Peradilan yang cenderung liberal di Inggris telah secara efektif menciptakan undang-undang penistaan baru, para juru bicara kebebasan berbicara, setelah seorang pria dihukum karena kejahatan karena membakar Al-Qur’an di London awal tahun ini.
Hamit Coskun, 50, seorang ateis Armenia-Kurdi yang lahir di Turki yang bermigrasi ke Inggris, dihukum pada hari Senin karena “pelanggaran ketertiban umum yang diperburuk secara agama” atas protes Februari di mana ia membakar Al-Qur’an di luar konsulat Turki di London.
Coskun, yang memprotes pemerintah Recep Tayyip Erdoğan di Ankara, mengklaim bahwa mereka mempromosikan Islam radikal dan berusaha untuk melembagakan sistem Syariah di negara NATO, berseru “bercinta Islam”, “Islam adalah agama terorisme” dan “Al -Quran membakar” ketika ia menetapkan teks di atas api, The Fire, Waktu London dilaporkan.
Selama protes, Coskun diserang oleh seorang pria dengan pisau, yang menebasnya dan menendangnya ketika dia jatuh ke tanah. Penyerang, yang namanya telah ditahan dari publik, telah mengaku bersalah atas penyerangan.
Coskun berpendapat bahwa protes itu seharusnya dilindungi di bawah kebebasan berekspresi. Namun, Hakim Distrik John McGarva, yang mengenakan denda sebesar £ 240 dan biaya tambahan sebesar £ 96, berpendapat bahwa tindakannya “sangat provokatif” dan bahwa mereka “termotivasi setidaknya sebagian oleh kebencian terhadap Muslim”.

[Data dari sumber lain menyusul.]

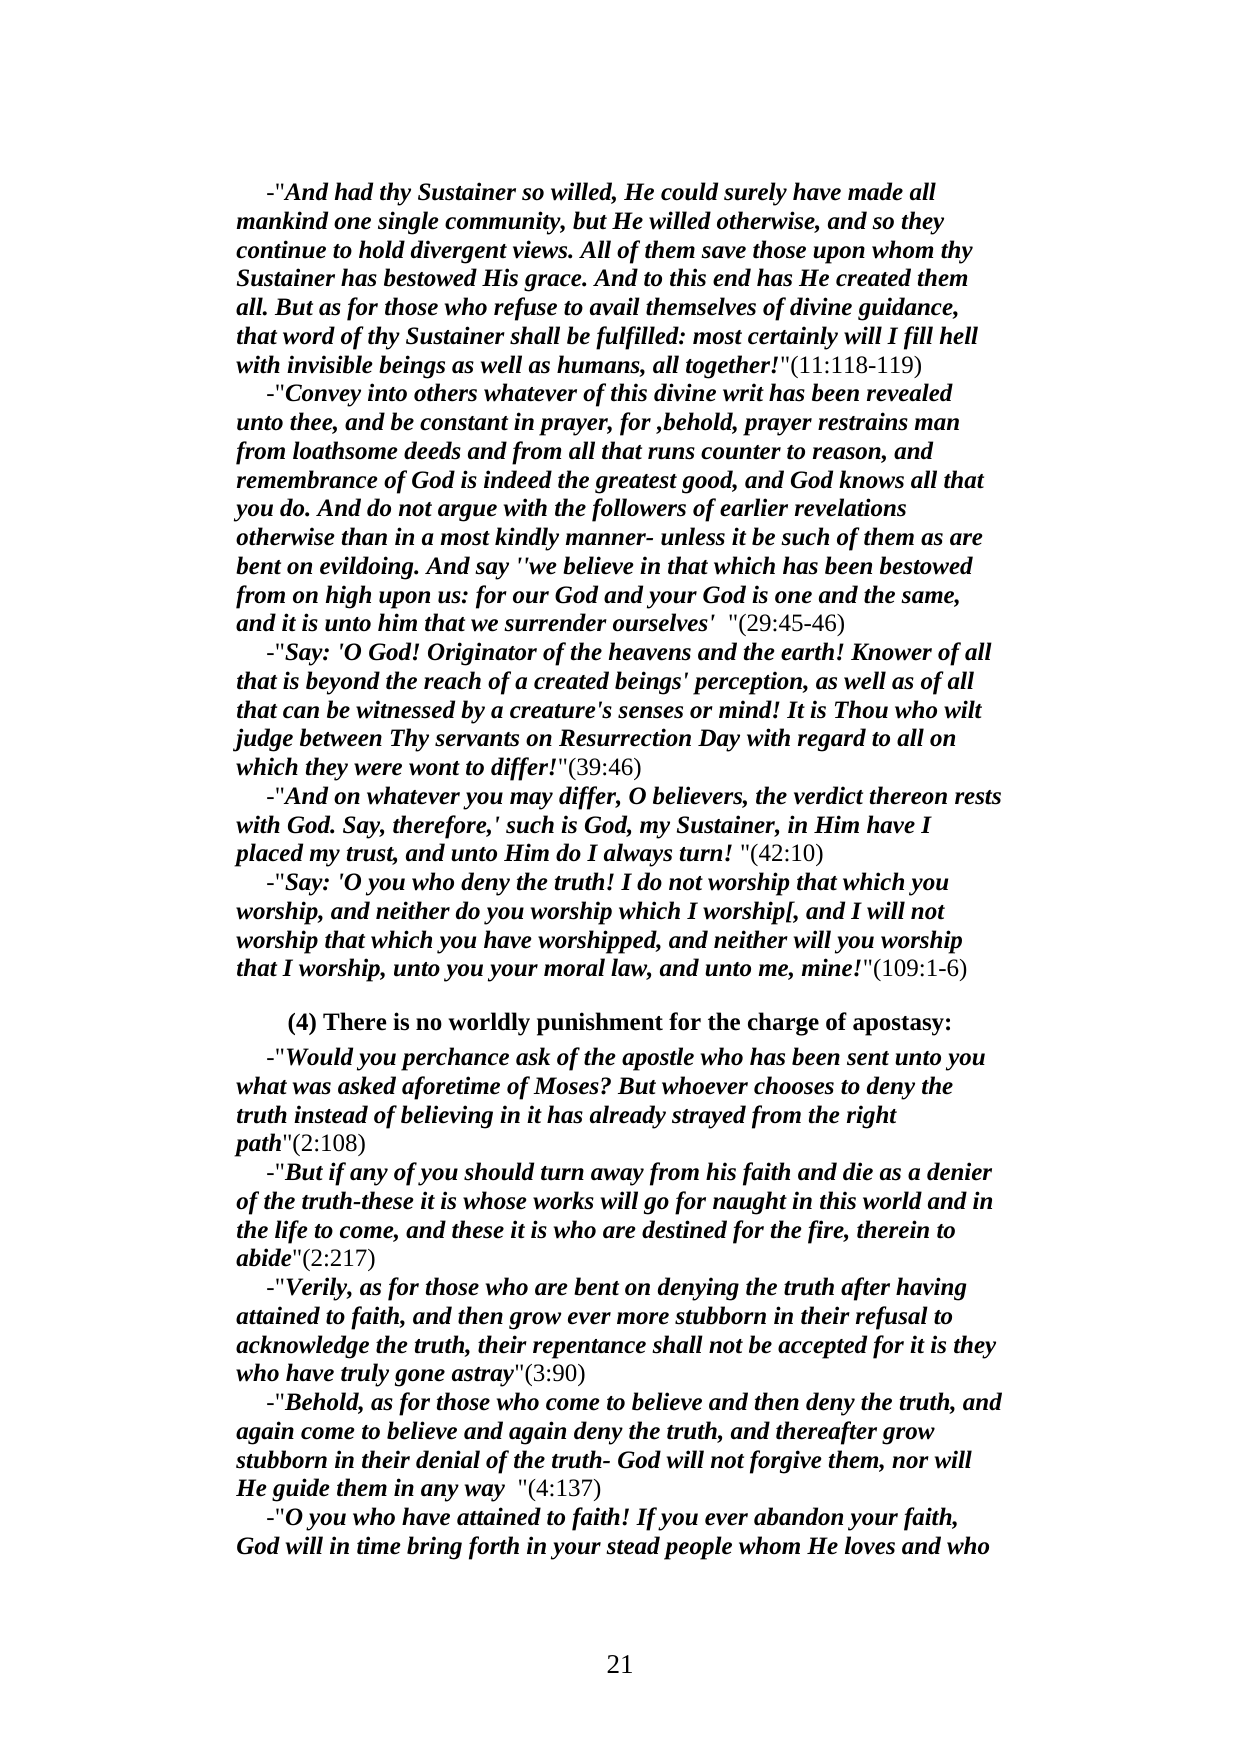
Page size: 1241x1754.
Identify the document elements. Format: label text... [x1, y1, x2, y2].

Dalam putusannya, Hakim McGrava mengatakan: “Setelah mempertimbangkan bukti, saya menemukan Anda memiliki kebencian yang mendalam terhadap Islam dan para pengikutnya. Itu didasarkan pada pengalaman Anda di Turki dan pengalaman keluarga Anda. Tidak mungkin memisahkan pandangan Anda tentang agama terhadap pandangan Anda tentang para pengikut.

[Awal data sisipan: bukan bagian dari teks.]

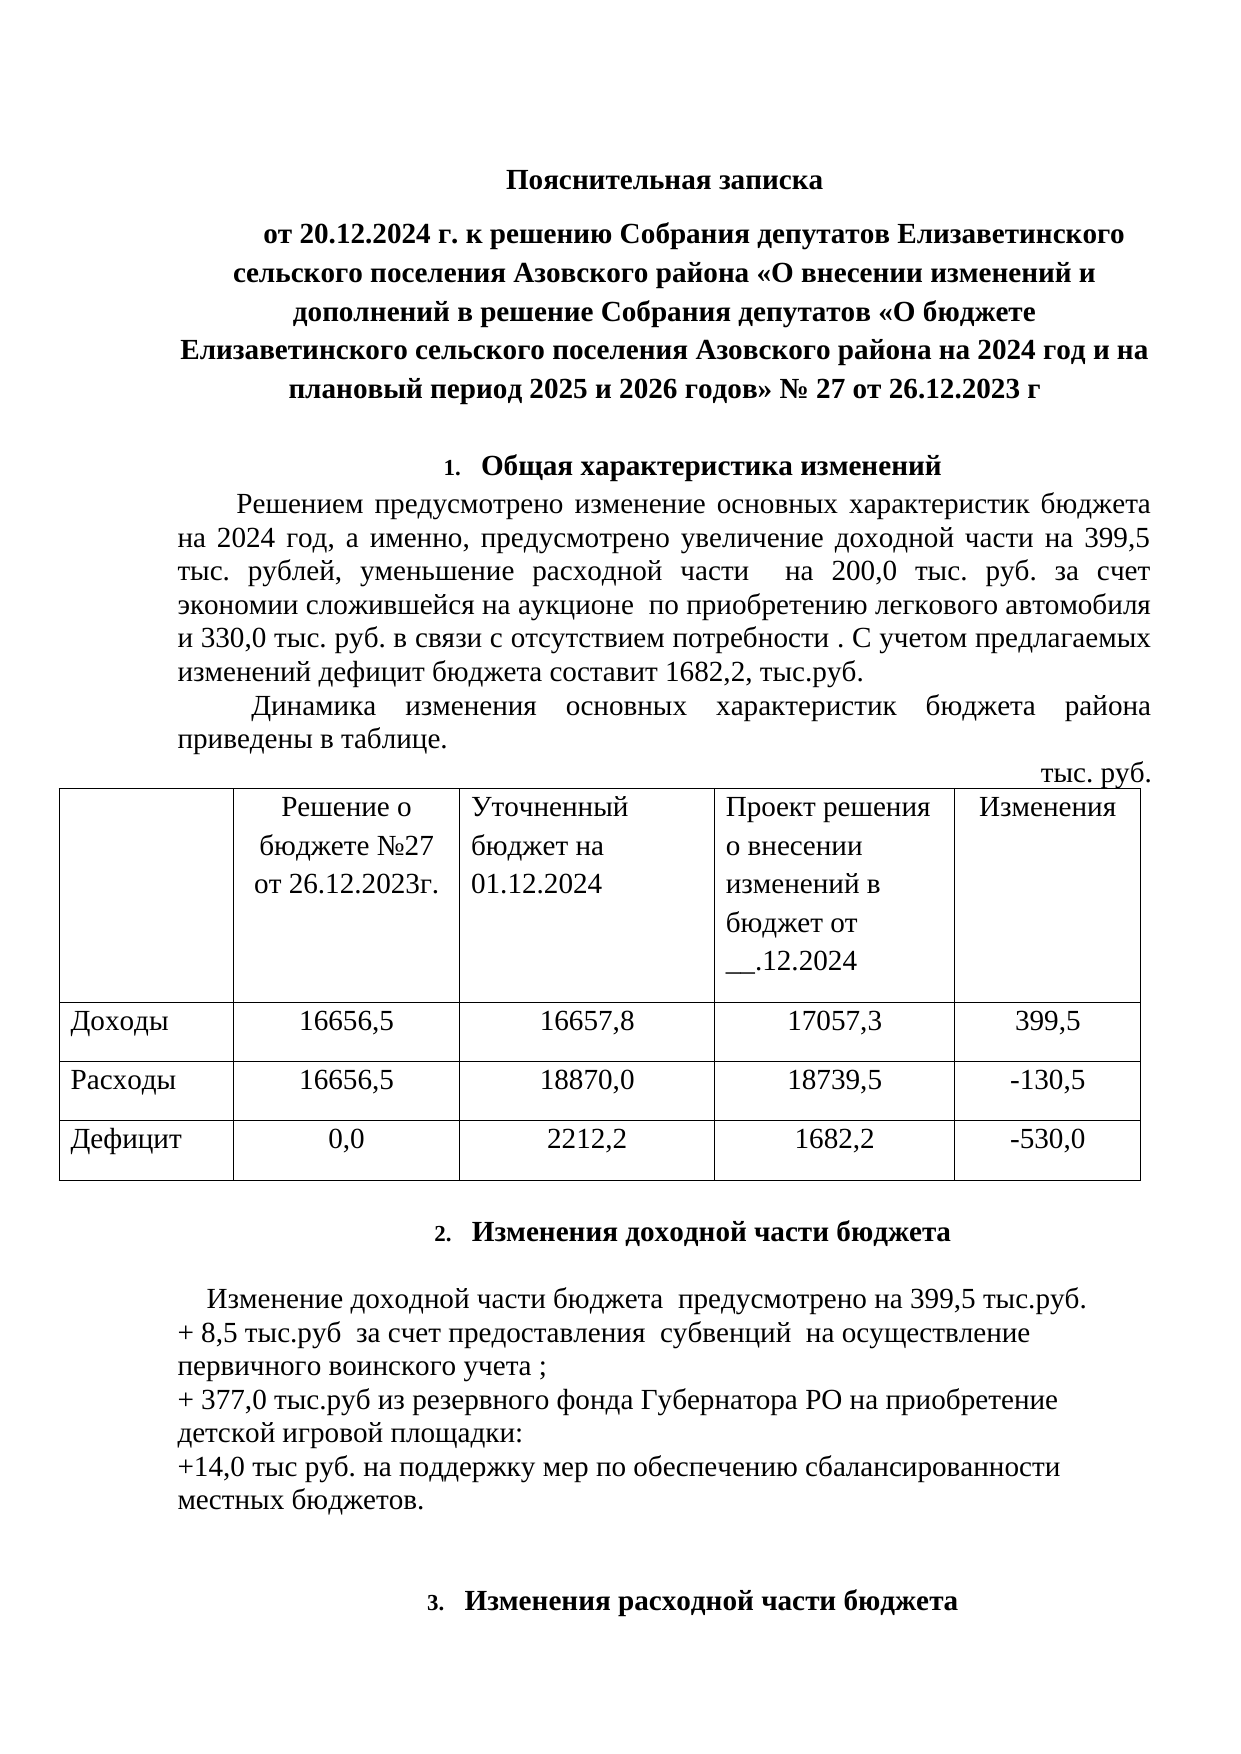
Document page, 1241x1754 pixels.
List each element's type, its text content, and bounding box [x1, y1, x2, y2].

table_cell Расходы [60, 1062, 233, 1120]
text Пояснительная записка [177, 162, 1152, 196]
table_header Решение о бюджете №27 от 26.12.2023г. [234, 789, 459, 1002]
table_cell 399,5 [955, 1003, 1140, 1061]
table_cell 0,0 [234, 1121, 459, 1179]
table_header [60, 789, 233, 1002]
table_cell 16657,8 [460, 1003, 714, 1061]
table_header Проект решения о внесении изменений в бюджет от __.12.2024 [715, 789, 954, 1002]
text + 8,5 тыс.руб за счет предоставления субвенций на осуществление первичного воинского учета ; [177, 1315, 1152, 1382]
text тыс. руб. [177, 755, 1152, 788]
text Изменение доходной части бюджета предусмотрено на 399,5 тыс.руб. [177, 1281, 1152, 1315]
table_header Уточненный бюджет на 01.12.2024 [460, 789, 714, 1002]
table_cell -530,0 [955, 1121, 1140, 1179]
table_cell 17057,3 [715, 1003, 954, 1061]
text от 20.12.2024 г. к решению Собрания депутатов Елизаветинского сельского поселения Азовского района «О внесении изменений и дополнений в решение Собрания депутатов «О бюджете Елизаветинского сельского поселения Азовского района на 2024 год и на плановый период 2025 и 2026 годов» № 27 от 26.12.2023 г [177, 217, 1152, 404]
list Общая характеристика изменений [233, 448, 1152, 481]
table_cell 18739,5 [715, 1062, 954, 1120]
table_cell Дефицит [60, 1121, 233, 1179]
text + 377,0 тыс.руб из резервного фонда Губернатора РО на приобретение детской игровой площадки: [177, 1382, 1152, 1449]
table_cell Доходы [60, 1003, 233, 1061]
table_header Изменения [955, 789, 1140, 1002]
table_cell 16656,5 [234, 1003, 459, 1061]
table_cell -130,5 [955, 1062, 1140, 1120]
table_cell 2212,2 [460, 1121, 714, 1179]
text Решением предусмотрено изменение основных характеристик бюджета на 2024 год, а именно, предусмотрено увеличение доходной части на 399,5 тыс. рублей, уменьшение расходной части на 200,0 тыс. руб. за счет экономии сложившейся на аукционе по приобретению легкового автомобиля и 330,0 тыс. руб. в связи с отсутствием потребности . С учетом предлагаемых изменений дефицит бюджета составит 1682,2, тыс.руб. [177, 486, 1152, 688]
table_cell 1682,2 [715, 1121, 954, 1179]
table_cell 16656,5 [234, 1062, 459, 1120]
table_cell 18870,0 [460, 1062, 714, 1120]
list Изменения расходной части бюджета [233, 1583, 1152, 1617]
text +14,0 тыс руб. на поддержку мер по обеспечению сбалансированности местных бюджетов. [177, 1449, 1152, 1516]
text Динамика изменения основных характеристик бюджета района приведены в таблице. [177, 688, 1152, 755]
list Изменения доходной части бюджета [233, 1214, 1152, 1248]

“Saya menerima bahwa pilihan lokasi sebagian bahwa Anda ingin memprotes apa yang Anda lihat sebagai Islamifikasi Turki. Tetapi Anda juga termotivasi oleh kebencian Muslim dan tahu beberapa akan berada di lokasi.”
Kasus ini telah memicu tuduhan bahwa undang -undang penistaan sedang diperkenalkan kembali di Inggris oleh pintu belakang setelah parlemen menghapuskannya sebagai pelanggaran dalam Undang -Undang Peradilan Pidana dan Imigrasi 2008. Dinyatakan bahwa pengadilan, dengan menyetujui dengan jaksa penuntut bahwa suatu kejahatan telah terjadi, telah menumbangkan kehendak yang diungkapkan dari parlemen pembuatan hukum yang dipilih secara demokratis dengan menafsirkan kembali undang-undang untuk menciptakan pelanggaran baru, seperti membakar teks agama.
Dalam sebuah pernyataan yang mengikuti putusan itu, Coskun mencatat: “Hukum penistaan Kristen dicabut di negara ini lebih dari 15 tahun yang lalu, dan tidak mungkin untuk menuntut seseorang karena menghujat terhadap Islam. Apakah saya akan dituntut jika saya membakar salinan Alkitab di luar Abbey Westminster? Saya meragukannya.” ”
Dia mengecam keputusan itu sebagai “serangan terhadap kebebasan berbicara” yang akan berfungsi untuk mengintimidasi orang lain dari mengekspresikan kebebasan berbicara mereka. Meskipun baik -baik saja, Coskun bersumpah untuk terus “berkampanye melawan ancaman Islam.”
The Free Speech Union (FSU), yang mewakili Coskun selama persidangan, mengatakan bahwa pihaknya berencana untuk mengajukan banding atas keputusan tersebut.
“Toleransi beragama adalah nilai Inggris yang penting, tetapi tidak mengharuskan orang-orang yang tidak percaya untuk menghormati kode penghujatan orang percaya. Sebaliknya, itu mengharuskan orang-orang beriman untuk mentolerir mereka yang mengkritik dan memprotes agama mereka, sama seperti nilai-nilai dan kepercayaan mereka ditoleransi,” kata FSU.
Masalah pembakaran Al -Qur’an telah menjadi semakin kontroversial di Eropa, dengan protes sebelumnya memicu kerusuhan kekerasan di negara -negara seperti Swedia. Pushback di Swedia mengambil giliran fatal awal tahun ini setelah Salwan Momika kelahiran Irak, seorang kritikus terkemuka terhadap Islam yang telah membakar teks pada beberapa kesempatan, ditembak dan dibunuh di rumahnya di luar Stockholm.